§ Problem: Starting at the line that contains "state / province: Michoacán" and ending after the line that contains "genus: Clarkia", write out only those lines again with "elevation (m)" swapped for "altitude (m)" and everything else unchanged.

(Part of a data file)
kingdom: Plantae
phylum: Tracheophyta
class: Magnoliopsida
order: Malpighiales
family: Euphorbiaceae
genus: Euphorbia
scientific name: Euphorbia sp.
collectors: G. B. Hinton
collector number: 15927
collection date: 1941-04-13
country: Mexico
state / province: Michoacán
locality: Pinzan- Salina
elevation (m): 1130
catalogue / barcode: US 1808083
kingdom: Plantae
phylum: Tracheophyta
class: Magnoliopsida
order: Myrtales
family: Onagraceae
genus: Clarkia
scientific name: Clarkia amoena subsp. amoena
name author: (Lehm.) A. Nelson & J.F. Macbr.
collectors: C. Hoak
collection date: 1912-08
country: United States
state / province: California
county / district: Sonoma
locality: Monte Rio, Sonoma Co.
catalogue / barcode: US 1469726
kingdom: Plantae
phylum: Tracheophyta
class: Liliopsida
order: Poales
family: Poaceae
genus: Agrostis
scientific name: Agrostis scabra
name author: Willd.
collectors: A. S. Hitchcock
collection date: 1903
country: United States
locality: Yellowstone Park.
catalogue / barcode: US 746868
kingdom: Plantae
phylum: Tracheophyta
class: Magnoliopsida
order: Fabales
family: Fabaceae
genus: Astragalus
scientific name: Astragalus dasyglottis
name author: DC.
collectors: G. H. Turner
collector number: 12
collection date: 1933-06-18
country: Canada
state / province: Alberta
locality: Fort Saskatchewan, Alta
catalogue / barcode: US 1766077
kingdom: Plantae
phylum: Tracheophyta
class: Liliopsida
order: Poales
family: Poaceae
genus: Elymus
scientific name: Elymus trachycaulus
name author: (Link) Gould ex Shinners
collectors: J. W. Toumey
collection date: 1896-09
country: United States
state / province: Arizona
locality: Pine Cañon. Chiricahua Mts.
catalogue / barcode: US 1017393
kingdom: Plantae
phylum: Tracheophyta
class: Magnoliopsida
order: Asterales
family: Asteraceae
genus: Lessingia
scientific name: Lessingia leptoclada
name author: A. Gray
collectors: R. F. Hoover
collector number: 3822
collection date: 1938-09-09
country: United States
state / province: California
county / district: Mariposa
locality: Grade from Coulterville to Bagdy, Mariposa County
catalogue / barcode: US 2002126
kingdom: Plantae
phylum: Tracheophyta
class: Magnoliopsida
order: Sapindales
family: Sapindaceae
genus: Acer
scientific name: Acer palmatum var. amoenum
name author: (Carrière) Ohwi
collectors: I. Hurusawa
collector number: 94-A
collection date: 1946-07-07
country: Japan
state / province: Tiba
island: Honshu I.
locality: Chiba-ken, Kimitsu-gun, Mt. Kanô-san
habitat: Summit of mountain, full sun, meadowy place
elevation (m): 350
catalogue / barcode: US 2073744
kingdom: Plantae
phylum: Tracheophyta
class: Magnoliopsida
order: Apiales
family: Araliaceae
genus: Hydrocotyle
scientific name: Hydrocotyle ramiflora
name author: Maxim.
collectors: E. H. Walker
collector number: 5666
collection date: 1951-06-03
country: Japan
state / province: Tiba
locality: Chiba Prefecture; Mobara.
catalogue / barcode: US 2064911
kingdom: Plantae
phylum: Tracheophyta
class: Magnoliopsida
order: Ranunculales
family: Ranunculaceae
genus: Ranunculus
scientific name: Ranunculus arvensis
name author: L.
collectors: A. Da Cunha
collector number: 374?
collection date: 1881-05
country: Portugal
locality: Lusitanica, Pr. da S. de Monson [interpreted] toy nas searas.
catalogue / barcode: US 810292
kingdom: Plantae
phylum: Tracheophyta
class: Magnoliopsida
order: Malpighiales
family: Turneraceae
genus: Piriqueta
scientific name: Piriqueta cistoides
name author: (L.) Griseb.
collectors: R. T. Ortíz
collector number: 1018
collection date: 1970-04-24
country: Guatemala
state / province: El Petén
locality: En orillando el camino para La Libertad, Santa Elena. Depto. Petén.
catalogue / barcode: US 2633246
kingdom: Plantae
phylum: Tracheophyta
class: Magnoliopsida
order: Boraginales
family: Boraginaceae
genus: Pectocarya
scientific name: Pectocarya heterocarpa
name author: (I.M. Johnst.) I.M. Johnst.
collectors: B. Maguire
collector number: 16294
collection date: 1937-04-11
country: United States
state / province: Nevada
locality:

§ Completed task:
state / province: Michoacán
locality: Pinzan- Salina
altitude (m): 1130
catalogue / barcode: US 1808083
kingdom: Plantae
phylum: Tracheophyta
class: Magnoliopsida
order: Myrtales
family: Onagraceae
genus: Clarkia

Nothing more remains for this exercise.